▶ Provided data:
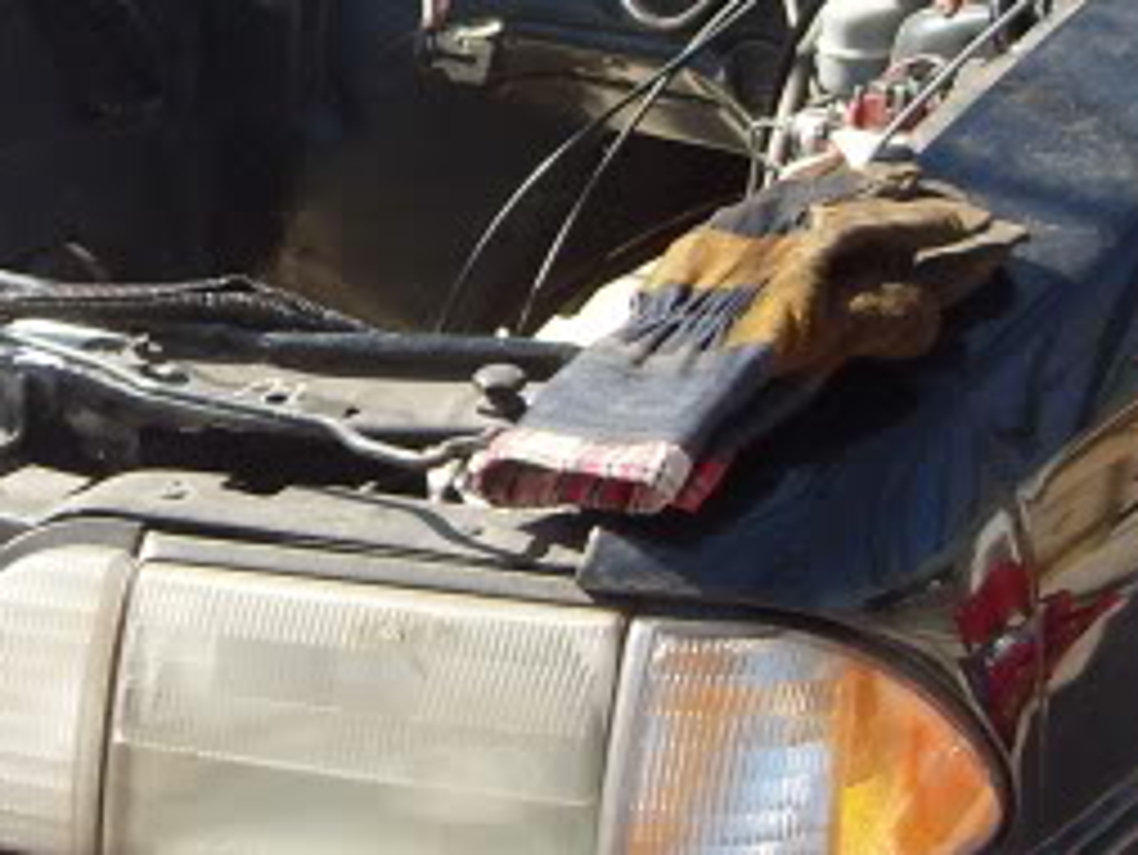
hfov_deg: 16.8
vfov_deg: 12.6
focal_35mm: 117
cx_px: 558
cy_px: 230
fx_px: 3848
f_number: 7
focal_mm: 6.3
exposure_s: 1/90
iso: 80
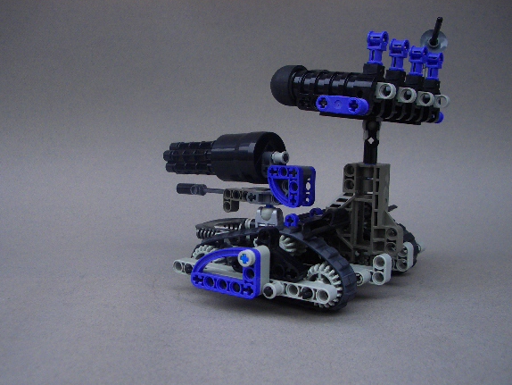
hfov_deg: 47.8
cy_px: 210
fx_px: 577
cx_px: 234
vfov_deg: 36.8
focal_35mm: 39
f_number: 2.6
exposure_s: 1/100
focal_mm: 5.8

▶ Instructions to follow: Pictures within the entries must not be reproduced; everything else is to be restated verbatim.

▶ Answer to the exercise:
hfov_deg: 16.8
vfov_deg: 12.6
focal_35mm: 117
cx_px: 558
cy_px: 230
fx_px: 3848
f_number: 7
focal_mm: 6.3
exposure_s: 1/90
iso: 80
hfov_deg: 47.8
cy_px: 210
fx_px: 577
cx_px: 234
vfov_deg: 36.8
focal_35mm: 39
f_number: 2.6
exposure_s: 1/100
focal_mm: 5.8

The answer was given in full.